Embora muitas dessas consequências possam ser mitigadas no longo prazo, há pouco espaço para uma visão otimista em relação ao setor de atenção à saúde com o Brexit. “Novidades poderiam trazer imediata ansiedade, tanto para os serviços (NHS, prestadores privados, cuidados domiciliares) e para o sistema de fornecedores (produtos farmacêuticos e de tecnologia)”. Para pesquisadores e acadêmicos, “as consequências seriam menos imediatas, mas com implicações de longo prazo para o sucesso do RU como uma base de pesquisa inovadora”.

O estudo finaliza dizendo que “para o que quer que aconteça, todavia, haverá ramificações – econômicas, políticas, regulatórias – que irão requerer contínuo monitoramento”.

O agora resignatário primeiro-ministro britânico, David Cameron, alertou para a possibilidade de o financiamento do fundo de pensões e do Serviço Nacional de Saúde ficar em risco com a saída da União Europeia. “Os peritos independentes e respeitados dizem que em 2020 vamos enfrentar um ‘buraco negro’ nas nossas finanças públicas de até £ 40 bilhões e nessas circunstâncias o financiamento futuro do NHS pode estar em risco”, disse em artigo publicado no jornal “The Observer”, pouco antes da confirmação da saída. “A nossa capacidade de isolar e proteger a despesa com a saúde também pode estar em risco”, alertou. David Cameron confirmou que iria oficializar a sua demissão após a definição dos resultados do referendo que indicaram a saída do Reino Unido da Europa.
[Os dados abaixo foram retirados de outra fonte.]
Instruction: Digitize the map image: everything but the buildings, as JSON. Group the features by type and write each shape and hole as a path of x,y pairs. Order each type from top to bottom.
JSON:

Em um estudo que prevê o impacto da saída do Reino Unido nos 27 países da União Europeia, a Global Counsel (consultora com escritórios em Londres, Bruxelas e Singapura), colocou Portugal no quarto lugar dos Estados-membros mais afetados pelo Brexit. Este estudo leva em conta fatores como a população estrangeira no país, as exportações para o Reino Unido e ainda as ligações bancárias com instituições financeiras britânicas. “Não há uma ou outra razão que façam com que Portugal esteja mais vulnerável que outros países, mas se somarmos tudo Portugal está muito exposto a esta saída. E há até uma falta de coerência, já que os países mais expostos são os que estão mais próximos do Reino Unido geograficamente ou por razões históricas”, avaliou o economista Gregor Irwin, coordenador do estudo da Global Counsel, em entrevista ao portal português Observador.
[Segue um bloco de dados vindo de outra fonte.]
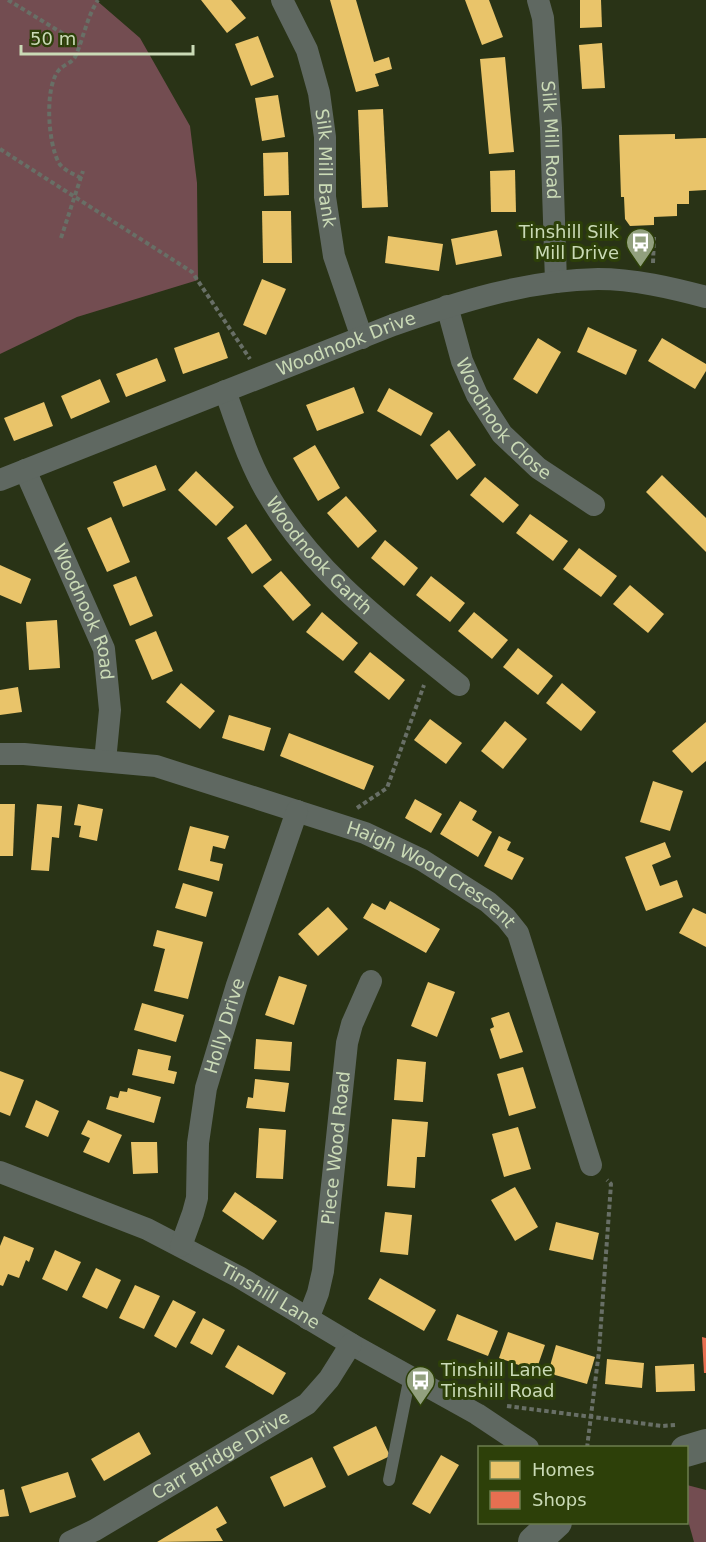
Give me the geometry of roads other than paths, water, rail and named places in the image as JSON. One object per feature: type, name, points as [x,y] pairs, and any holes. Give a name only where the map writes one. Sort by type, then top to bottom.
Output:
[{"type":"street","name":"Silk Mill Bank","points":[[282,0],[307,50],[319,93],[325,137],[324,197],[334,256],[362,338]]},
{"type":"street","name":"Silk Mill Road","points":[[538,0],[543,18],[551,128],[556,282]]},
{"type":"street","name":"Woodnook Drive","points":[[0,480],[261,376],[447,306],[510,290],[556,282],[599,279],[652,285],[706,297]]},
{"type":"street","name":"Woodnook Close","points":[[447,306],[462,362],[477,395],[502,434],[538,468],[594,505]]},
{"type":"street","name":"Woodnook Garth","points":[[225,391],[247,451],[268,495],[297,539],[360,605],[459,685]]},
{"type":"street","name":"Woodnook Road","points":[[25,470],[104,648],[110,710],[105,761]]},
{"type":"street","name":"Haigh Wood Crescent","points":[[0,754],[24,754],[156,766],[365,833],[422,860],[488,902],[506,918],[518,933],[591,1165]]},
{"type":"street","name":"Holly Drive","points":[[181,1246],[194,1214],[197,1198],[198,1143],[206,1088],[237,985],[297,811]]},
{"type":"street","name":"Piece Wood Road","points":[[308,1319],[323,1271],[347,1043],[352,1024],[371,981]]},
{"type":"street","name":"Tinshill Lane","points":[[0,1172],[147,1228],[239,1277],[351,1344],[477,1414],[525,1446]]},
{"type":"street","name":"Carr Bridge Drive","points":[[70,1542],[116,1518],[307,1404],[325,1385],[351,1344]]},
{"type":"street","points":[[534,1542],[554,1524]]},
{"type":"lane","points":[[389,1480],[410,1376]]},
{"type":"place","name":"Tinshill Silk Mill Drive","points":[[640,268]]},
{"type":"place","name":"Tinshill Lane Tinshill Road","points":[[420,1406]]}]
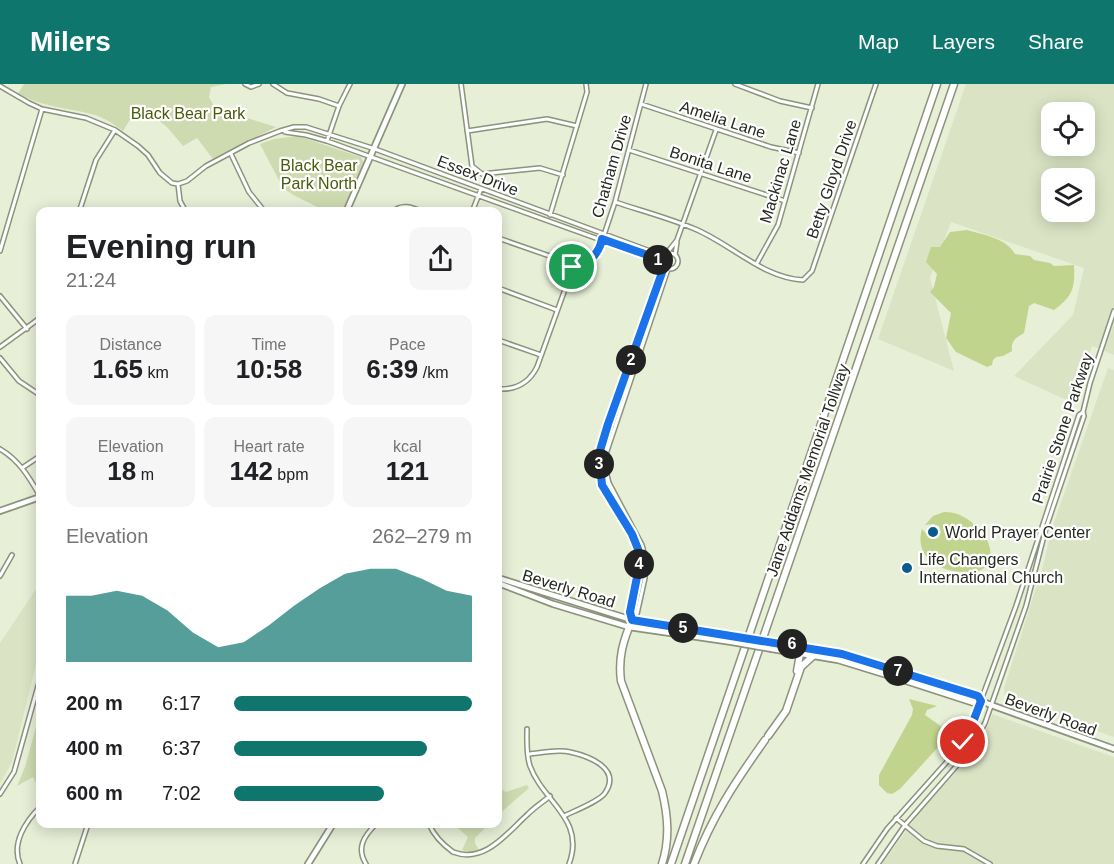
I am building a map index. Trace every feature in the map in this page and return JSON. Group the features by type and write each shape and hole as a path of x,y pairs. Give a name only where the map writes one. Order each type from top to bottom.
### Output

Paula Vieira, enfermeira de 27 anos, trabalha em um dos maiores hospitais da zona de Londres e diz que só na sua instituição são mais de 500 portugueses. Ela não acredita que os estrangeiros serão expulsos. “Não creio que sejamos expulsos do país, o Reino Unido pode parar completamente. Eles precisam de nós e nos hospitais há muitos enfermeiros portugueses especialmente nas áreas do bloco operatório e dos cuidados intensivos”, afirmou ao Observatório. A enfermeira diz que, mesmo com uma formação completa e domínio da língua inglesa, estrangeiros notam que certos pacientes têm receio em serem atendidos por eles.